A man who has had a difficult relationship with his father isn’t doomed to repeat the past. You can be different from your dad.
Author and speaker Josh McDowell had an incredibly painful childhood – and a dad who was distant due to alcohol addiction. As Josh was growing up in a small town, his dad was the town drunk – and everybody knew it. Josh was embarrassed and said he hated his dad so much, he wanted to kill him.
The anger festered a long time, until Josh accepted Christ as his personal Savior. “God’s love took that hatred, turned it upside down, and emptied it out,” Josh later wrote. “I looked my father in the eyes and said, ‘Dad, I love you,’ and I really meant it.”
Some time passed and his dad came for a visit. “It was one of his few sober days,” Josh remembers. “Dad paced nervously around the room and finally blurted out, ‘Son, how can you love a father like me?’ “
Josh replied, “Dad, six months ago I despised you … [but] I have placed my trust in Christ, received God’s forgiveness, and invited Him into my life. He has changed me. God has taken away my hatred, and now I love and accept you just the way you are.”

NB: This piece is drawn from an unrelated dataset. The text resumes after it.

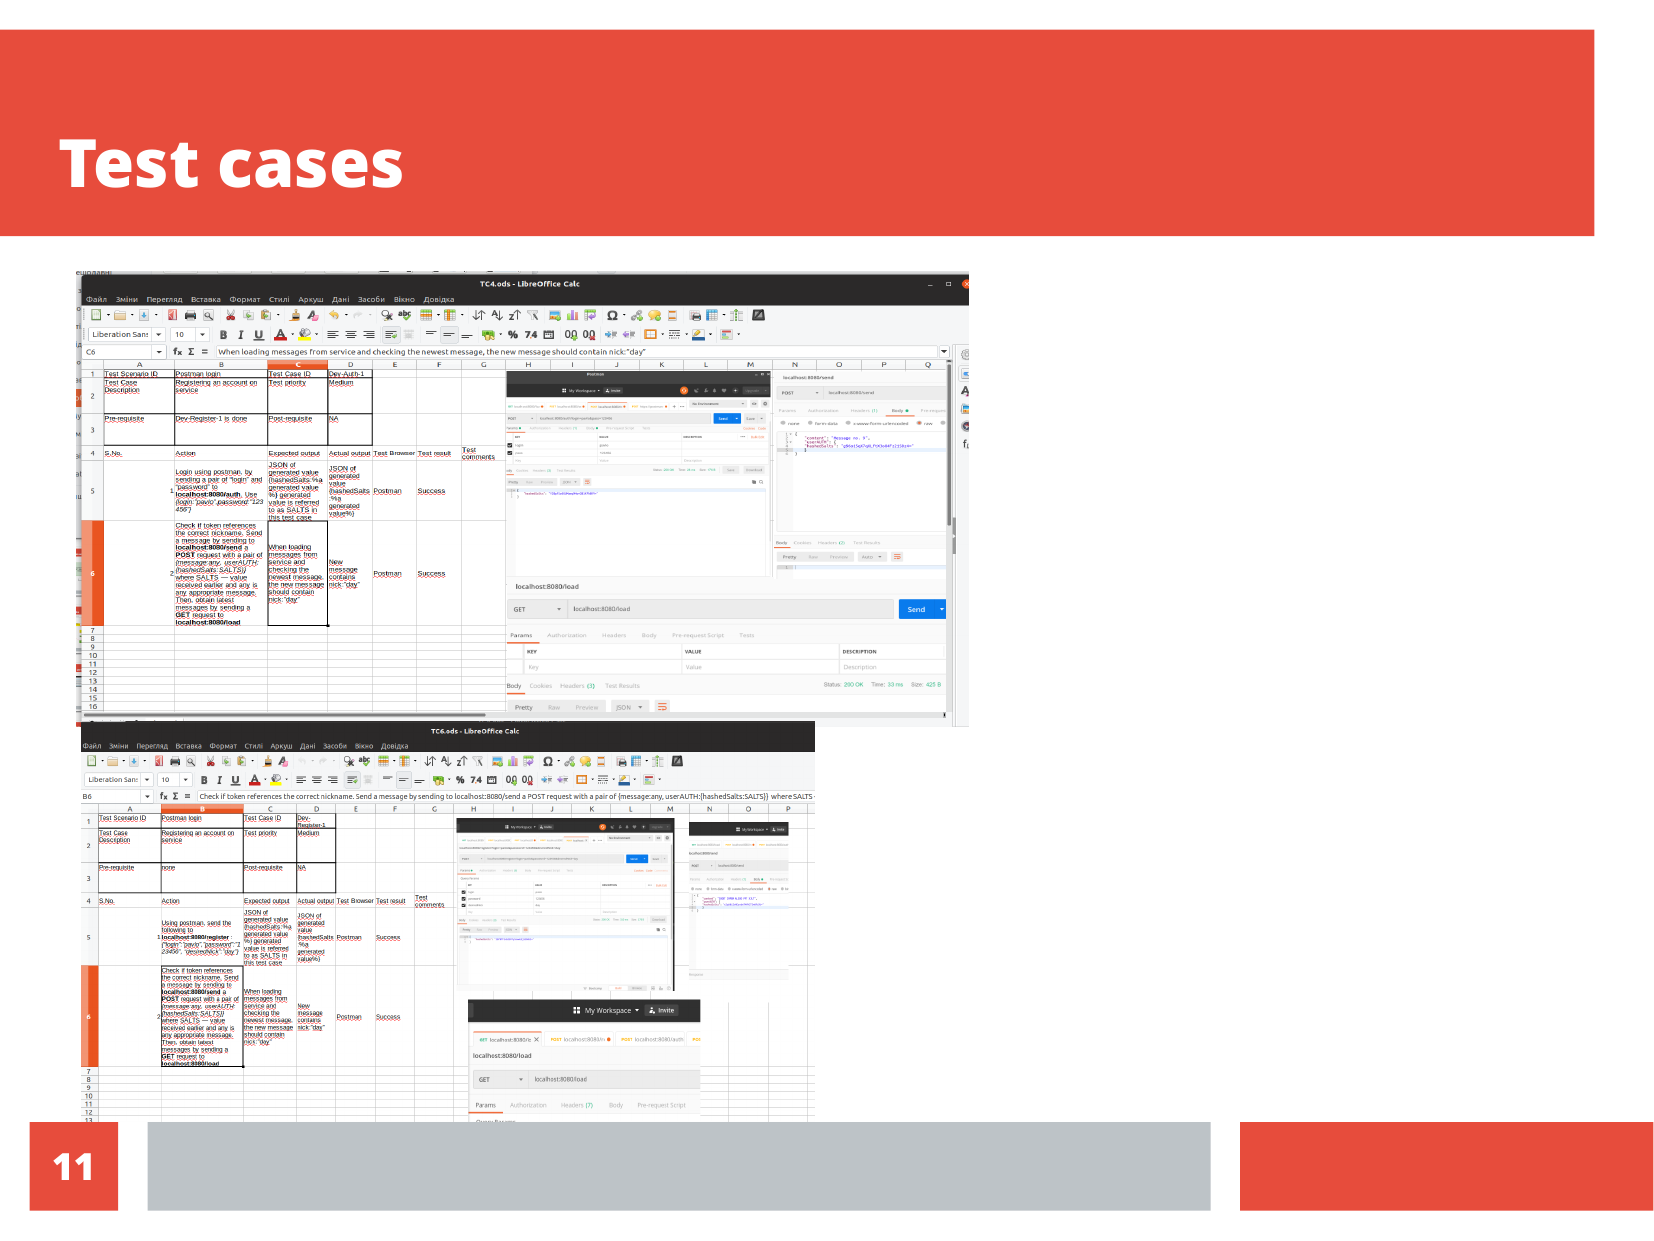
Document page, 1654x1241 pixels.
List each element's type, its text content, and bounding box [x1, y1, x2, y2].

picture [76, 271, 969, 1123]
title Test cases [59, 59, 1595, 207]
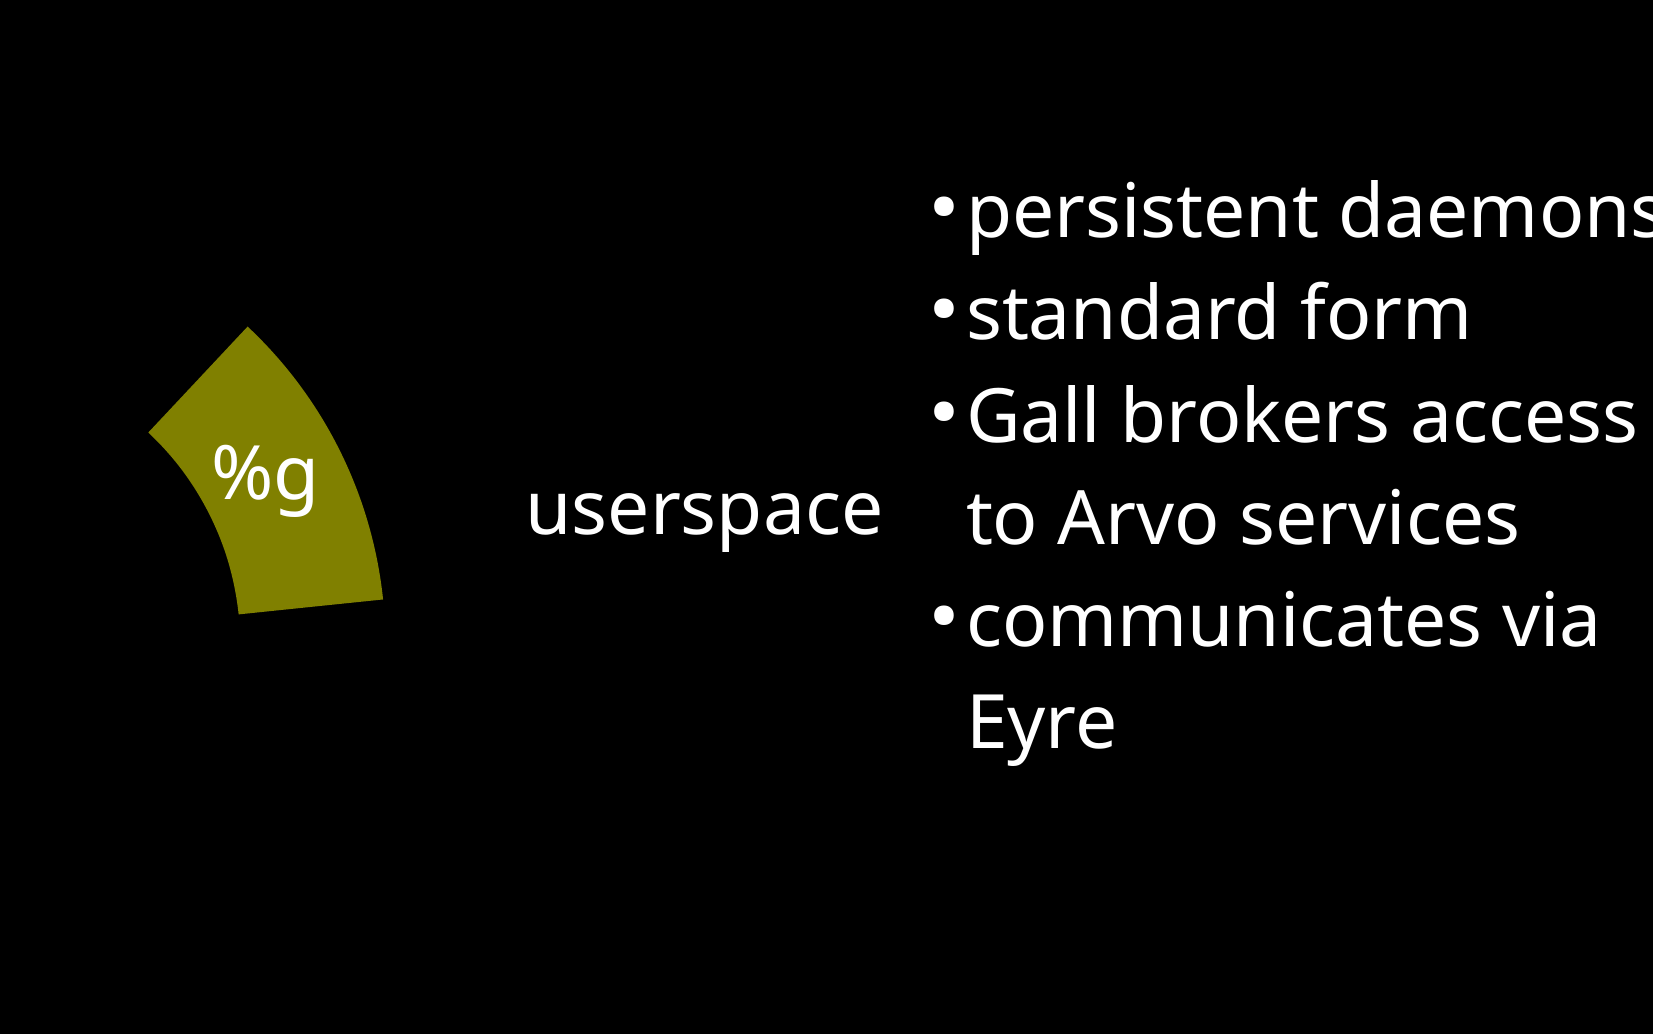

His father listened and chatted warmly and finally said, “Son, if God can do in my life what I’ve seen Him do in yours, then I want to trust Him as my Savior and Lord.”
Josh says his father’s conversion stuck.
Be the Dad You Want to Be
Whether because of divorce or distance, a man who has had a difficult or nonexistent relationship with his father isn’t doomed to repeat the past. Regardless of your circumstances, you can be different from your father. To break the chains and be the dad you want to be, you’ll need to identify those chains and then be very intentional about getting free from them.
For many, you will need to get professional help. The wounds and difficulties run deep. Serious issues require external intervention. If that’s your situation, I encourage you to immediately seek out a caring and credentialed Christian counselor who can walk you through the issues of a troubled relationship with your father.
For most men, healing is possible with some honest soul-searching, thoughtful reflection and hard work. Let me suggest the following steps as a starting point for you to learn to break the chains of poor parenting so you can become a great dad:
- Assess the baggage from your past.
- Begin to address your parenting issues.
- Change your ways, every day.
Next time we’ll unpack these three practical points.
By God’s grace I overcame (and am overcoming) some of the baggage my Dad passed down to me. A dad’s power and influence is great, but not greater than God’s grace and power in our lives. What are some of the chains of poor parenting passed down from your dad that you have broken? What baggage are you still carrying?